Passenger figures for the airport hit a record 7.7 million in 2007. Those numbers fell off in the wake of Skybus leaving and airlines being socked with sky-high oil prices. Last year marked the airport’s fourth-highest passenger total ever, at 6.79 million.
Elaine Roberts, CEO of the Columbus Regional Airport Authority, talks about making the airport a fitting “front door to the community.” Some major central Ohio businesses and organizations have joined in this effort: Experience Columbus has designed murals highlighting local attractions for the baggage-claim area, and companies including Nationwide, Express and Huntington Bancshares are paying to advertise in the airport as part of a “One of Us” campaign designed to highlight local employers.
Andy Vasey, president of aviation consultancy Vasey Aviation, said Columbus airport officials continue to take a wise, measured approach to airport development, keeping the terminal up-to-date while avoiding building a debt-inducing “Taj Mahal.”
“The leadership at the airport have taken a very sensible approach, instead of going for a very large new project that would greatly increase the cost to airlines,” Vasey said. “You want an airport to create a good first impression; airports are the first thing many visitors see, and airports today are regularly ranked, measured and commented on for their amenities.”

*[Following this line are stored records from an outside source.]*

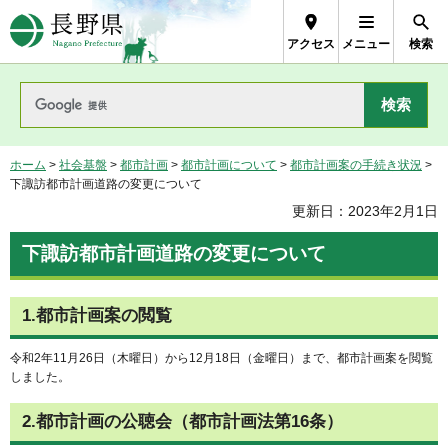
長野県Nagano Prefecture
アクセス
メニュー
検索
ホーム
>
社会基盤
>
都市計画
>
都市計画について
>
都市計画案の手続き状況
>
下諏訪都市計画道路の変更について
更新日：2023年2月1日
下諏訪都市計画道路の変更について
1.都市計画案の閲覧
令和2年11月26日（木曜日）から12月18日（金曜日）まで、都市計画案を閲覧
しました。
2.都市計画の公聴会（都市計画法第16条）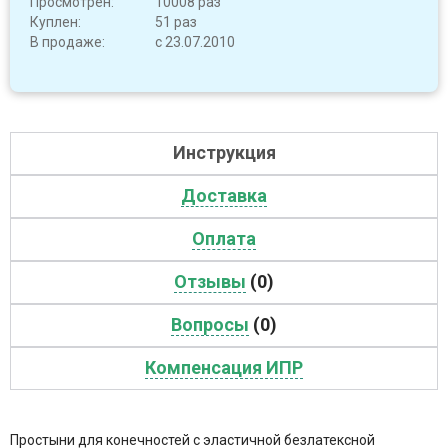
Просмотрен:
10008 раз
Куплен:
51 раз
В продаже:
с 23.07.2010
Инструкция
Доставка
Оплата
Отзывы
(0)
Вопросы
(0)
Компенсация ИПР
Простыни для конечностей с эластичной безлатексной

In addition to passenger needs for the present and coming years, the terminal revamp gives a greater showcase to the airport’s legacy. Two long-vacated retail spaces flanking the main entrance on the ticketing level have been turned into “Legacy of Leadership” lounges, with memorabilia and photos, previously on display in a little-seen mezzanine area, dating from the earliest days of Port Columbus in 1929 (at its original terminal on Fifth Avenue) to the present.